BEGIN Working data

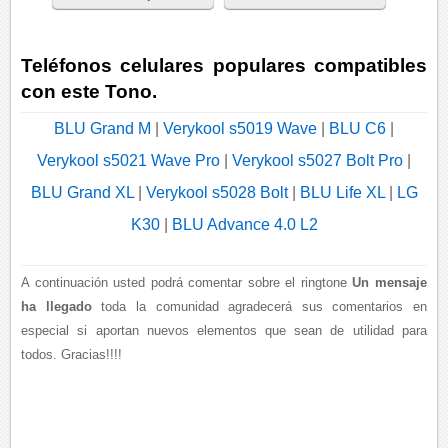
Teléfonos celulares populares compatibles
con este Tono.
BLU Grand M
|
Verykool s5019 Wave
|
BLU C6
|
Verykool s5021 Wave Pro
|
Verykool s5027 Bolt Pro
|
BLU Grand XL
|
Verykool s5028 Bolt
|
BLU Life XL
|
LG
K30
|
BLU Advance 4.0 L2
A continuación usted podrá comentar sobre el ringtone
Un mensaje
ha llegado
toda la comunidad agradecerá sus comentarios en
especial si aportan nuevos elementos que sean de utilidad para
todos. Gracias!!!!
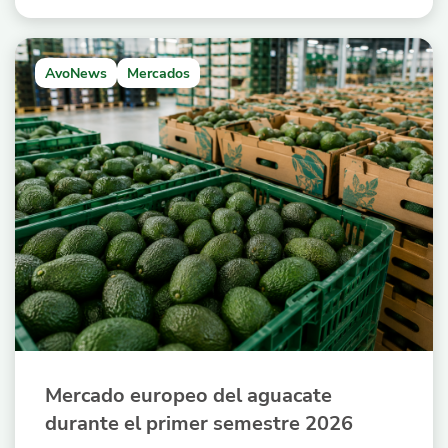
AvoNews
Mercados
Mercado europeo del aguacate
durante el primer semestre 2026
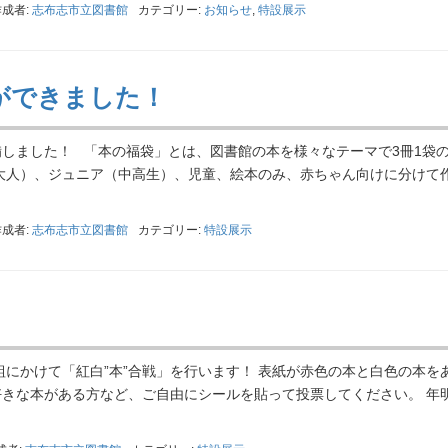
作成者:
志布志市立図書館
カテゴリー:
お知らせ
,
特設展示
ができました！
しました！ 「本の福袋」とは、図書館の本を様々なテーマで3冊1袋
大人）、ジュニア（中高生）、児童、絵本のみ、赤ちゃん向けに分けて
作成者:
志布志市立図書館
カテゴリー:
特設展示
組にかけて「紅白”本”合戦」を行います！ 表紙が赤色の本と白色の本を
きな本がある方など、ご自由にシールを貼って投票してください。 年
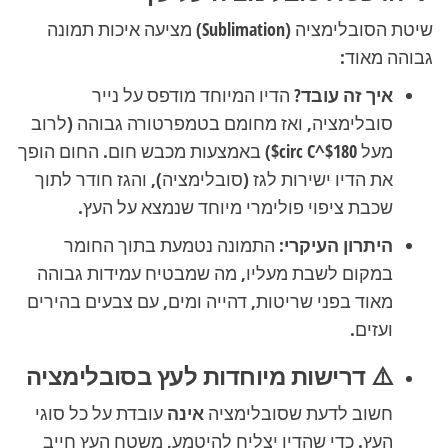
שיטת הסובלימציה (Sublimation) מציעה איכות תמונה
גבוהה מאוד:
איך זה עובד?
הדיו המיוחד מודפס על נייר
סובלימציה, ואז מחומם בטמפרטורה גבוהה (לרוב
מעל
$180^circ C$
) באמצעות מכבש חום. החום הופך
את הדיו ישירות לגז (סובלימציה), והגז חודר לתוך
שכבת ציפוי פולימרי מיוחד שנמצא על העץ.
היתרון העיקרי:
התמונה נטמעת בתוך החומר
במקום לשבת מעליו, מה שמבטיח עמידות גבוהה
מאוד בפני שריטות, דהייה ומים, עם צבעים בהירים
ועזים.
⚠️ דרישות מיוחדות לעץ בסובלימציה
חשוב לדעת שסובלימציה
אינה
עובדת על כל סוגי
העץ. כדי שהדיו יצליח להיטמע, משטח העץ חייב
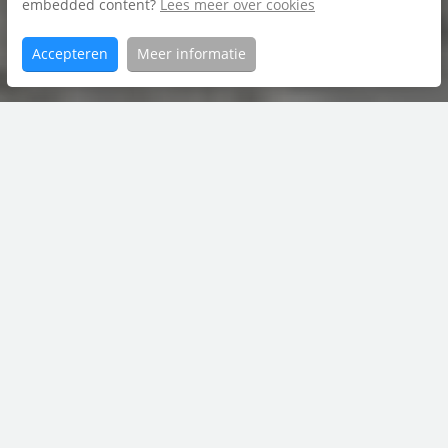
embedded content?
Lees meer over cookies
Brochure
Accepteren
Meer informatie
Home
Lignelaan
Aanbod
24
contact met
Bruining en De Reus
0594 55 43 55
leek@bruiningdereus.nl
06 8281 0106
Boveneind 20, 9351 AP Leek
bruiningdereus.nl
Verkocht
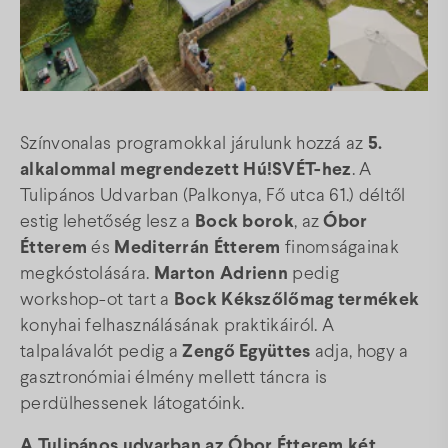
Térkép
Gyakori kérdések
Színvonalas programokkal járulunk hozzá az
5.
alkalommal megrendezett Hú!SVÉT-hez
. A
Facebook
Instagram
Youtube
Tulipános Udvarban (Palkonya, Fő utca 61.) déltől
estig lehetőség lesz a
Bock borok
, az
Óbor
Étterem
és
Mediterrán Étterem
finomságainak
megkóstolására.
Marton Adrienn
pedig
workshop-ot tart a
Bock Kékszőlőmag termékek
konyhai felhasználásának praktikáiról. A
talpalávalót pedig a
Zengő Együttes
adja, hogy a
gasztronómiai élmény mellett táncra is
perdülhessenek látogatóink.
A Tulipános udvarban az Óbor Étterem két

END Working data

▶ Problem details
Report, for the data above, every line in which the string "Verykool" appears.

▶ Solution
Verykool s5019 Wave
Verykool s5021 Wave Pro
Verykool s5027 Bolt Pro
Verykool s5028 Bolt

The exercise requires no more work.